8. The World Cup kicks off the African Decade... for the 2010 World Cup, naysayers thought South Africa could not build the stadiums on time. Those critics should be red-faced now. South Africa’s impressive preparations underline the changes on the continent, where over the last few years, 5 percent economic growth was the average. Signs point to a further decade of growth to come. Canny investors will put more capital there. This in turn has the potential to shore up fragile young democracies across the continent.

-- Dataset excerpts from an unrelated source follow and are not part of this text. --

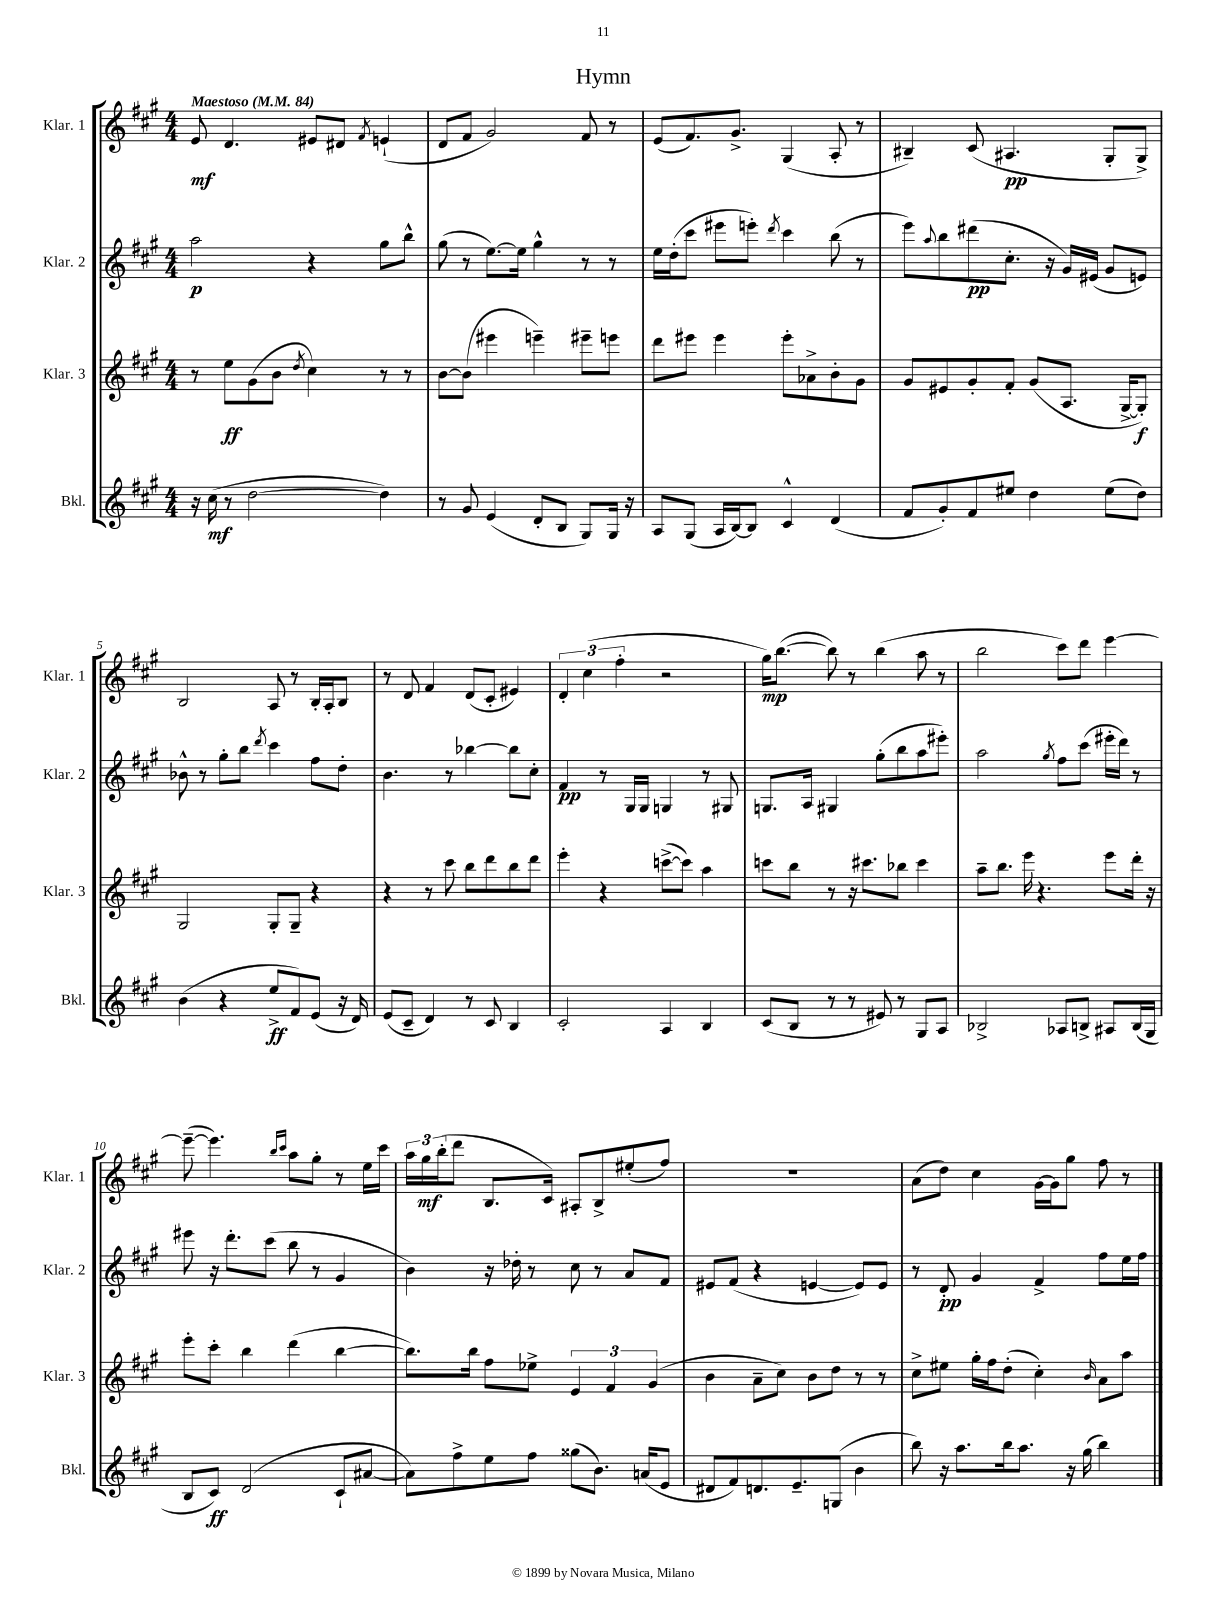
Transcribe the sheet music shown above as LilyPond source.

\header { title = "Hymn" }
<<
\new StaffGroup <<
\new Staff = "s0" \with { instrumentName = "Klar. 1" shortInstrumentName = "Klar. 1" } {
    \clef treble \key a \major \numericTimeSignature \time 4/4 \tempo "Maestoso" 4 = 84
    e'8\mf d'4. eis'8 dis'8 \acciaccatura { fis'8 } e'4-!( |
    d'8 fis'8 gis'2) fis'8 r8 |
    e'8( fis'8.) gis'8.-> gis4( a8-. r8 |
    bis4--) cis'8( ais4.\pp gis8-. gis8->) |
    b2 a8 r8 b16-. a16-. b8 |
    r8 d'8 fis'4 d'8( cis'8-. eis'4) |
    \tuplet 3/2 { d'4-. cis''4( fis''4-. } r2 |
    gis''16\mp) b''8.~( b''8) r8 b''4( a''8 r8 |
    b''2 cis'''8) d'''8 e'''4~ |
    e'''8~--( e'''4.) \grace { b''16 cis'''16 } a''8 gis''8-. r8 e''16 cis'''16 |
    \tuplet 3/2 { a''16 gis''16\mf b''16-.( } d'''8 b8. cis'16) ais8-. b8-> eis''8-.( fis''8) |
    R1 |
    a'8( d''8) cis''4 gis'16~ gis'16 gis''8 fis''8 r8 \bar "|." |
}
\new Staff = "s1" \with { instrumentName = "Klar. 2" shortInstrumentName = "Klar. 2" } {
    \clef treble \key a \major \numericTimeSignature \time 4/4
    a''2\p r4 gis''8 b''8-^ |
    gis''8( r8 e''8.~) e''16 gis''4-^ r8 r8 |
    e''16 d''16-.( cis'''8 eis'''8 e'''8-.) \acciaccatura { d'''8 } cis'''4 b''8( r8 |
    e'''8) \appoggiatura { a''8 } b''8 dis'''8\pp( cis''8.-. r16 gis'16) eis'16( gis'8 e'8) |
    bes'8-^ r8 gis''8-. b''8 \acciaccatura { d'''8 } cis'''4 fis''8 d''8-. |
    b'4. r8 bes''4~ bes''8 cis''8-. |
    fis'4\pp r8 gis16 gis16 g4 r8 gis8 |
    g8. a16 gis4 gis''8-.( b''8 a''8 eis'''8-.) |
    a''2 \acciaccatura { gis''8 } fis''8 cis'''8( eis'''16-. d'''16) r8 |
    eis'''8 r16 d'''8.-. cis'''8( b''8 r8 gis'4 |
    b'4) r16 des''16-. r8 cis''8 r8 a'8 fis'8 |
    eis'8 fis'8( r4 e'4~ e'8) e'8 |
    r8 d'8-.\pp gis'4 fis'4-> fis''8 e''16 fis''16 \bar "|." |
}
\new Staff = "s2" \with { instrumentName = "Klar. 3" shortInstrumentName = "Klar. 3" } {
    \clef treble \key a \major \numericTimeSignature \time 4/4
    r8 e''8\ff gis'8( b'8 \acciaccatura { d''8 } cis''4) r8 r8 |
    b'8~ b'8( eis'''4 e'''4--) eis'''8-- e'''8 |
    d'''8 eis'''8 eis'''4 eis'''8-. aes'8-> b'8-. gis'8 |
    gis'8 eis'8 gis'8-. fis'8-. gis'8( a8. gis16~-> gis8-.\f) |
    gis2 gis8-. gis8-- r4 |
    r4 r8 cis'''8 b''8 d'''8 b''8 d'''8 |
    e'''4-. r4 c'''8~->( c'''8) a''4 |
    c'''8 b''8 r8 r16 cis'''8. bes''8 cis'''4 |
    a''8-- b''8. e'''16 r4. e'''8 d'''16-. r16 |
    e'''8-. cis'''8-. b''4 d'''4( b''4~ |
    b''8.) b''16 fis''8 ees''8-> \tuplet 3/2 { e'4 fis'4 gis'4( } |
    b'4 a'8-- cis''8) b'8 d''8 r8 r8 |
    cis''8-> eis''8 gis''16-. fis''16 d''8-.( cis''4-.) \grace { b'16 } a'8 a''8 \bar "|." |
}
\new Staff = "s3" \with { instrumentName = "Bkl." shortInstrumentName = "Bkl." } {
    \clef treble \key a \major \numericTimeSignature \time 4/4
    r16 cis''16\mf( r8 d''2~ d''4) |
    r8 gis'8 e'4( d'8-. b8 gis8) gis16 r16 |
    a8 gis8( a16 b16~) b8 cis'4-^ d'4( |
    fis'8 gis'8-.) fis'8 eis''8 d''4 eis''8( d''8) |
    b'4( r4 e''8->\ff fis'8) e'8( r16 d'16) |
    e'8( cis'8-- d'4) r8 cis'8 b4 |
    cis'2-. a4 b4 |
    cis'8( b8 r8 r8 eis'8) r8 gis8 a8 |
    bes2-> aes8 b8-> ais8 b16( gis16 |
    b8 cis'8\ff) d'2( cis'8-! ais'8~ |
    ais'8) fis''8-> e''8 fis''8 gisis''8( b'8.) a'16( e'8 |
    dis'8 fis'8) d'8. e'8.-- g8( b'4 |
    b''8) r16 a''8. b''16 a''8. r16 gis''16( b''4) \bar "|." |
}
>>
>>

9. "Copenhagen will energise, not demoralise, those fighting for climate issues to be higher up the agenda. Climate change is a window into the future for so many issues - the relations between market and state, between private and public behaviours, and between the rich countries and the emerging ones - but what does it say about climate change as an issue? Whoever was to blame for the Copenhagen agreement, the outcome told us that negotiations as usual will not work... It's time to reboot the negotiations using a different operating system, and I think the Copenhagen outcome will crystallize this for many people".
10. Synthetic biology and bionic food. "Biologists will have access to tools that will allow them to arrange atoms to optimize catalysis, for example, or arrange populations of organisms to cooperate in making a chemical... The obvious application will be in manufacturing and delivering drugs more efficiently. However, these treatments might be superseded by smarter ones, such as oral vaccines and ‘programmable’ personal stem cells or bacteria... that could, for example, sense a nearby tumor, coordinate an attack and drill into the cancer cells to release toxins. Another application is in the production of chemicals, biofuels and foods — for example, the development of parasite-resistant crops or photosynthetic organisms that can double their biomass in just three hours. As costs drop, such technology will allow developing nations to leapfrog fertilizer-wasting, fossil-fuel-intensive and disease-rife farming for cleaner, more efficient systems, just as they are leapfrogging costly landlines in favour of mobile-phone networks".
11. A graying rich world and its emerging challenges. "As population growth marked the twentieth century, population ageing will mark the twenty-first. By 2020, the average European will have fewer years of life expectancy remaining than years he or she has already lived. East Asians will soon follow. Humankind will spend much of the coming decade grappling with questions about how to organize and pay for the care of an increasing elderly population and about who will produce what the elderly consume".
12. Lasers and limitless, carbon free energy. "Next-generation lasers will allow the creation of new states of matter, compressing and heating materials to temperatures found only in the centres of massive stars, and at pressures that can squeeze hydrogen atoms together to a density 50 times greater than that of lead. The resulting fusion reactions may one day be harnessed to provide almost limitless carbon-free energy. Enough fusion fuel is present in the oceans to supply the current energy needs of the entire world for longer than the age of the universe".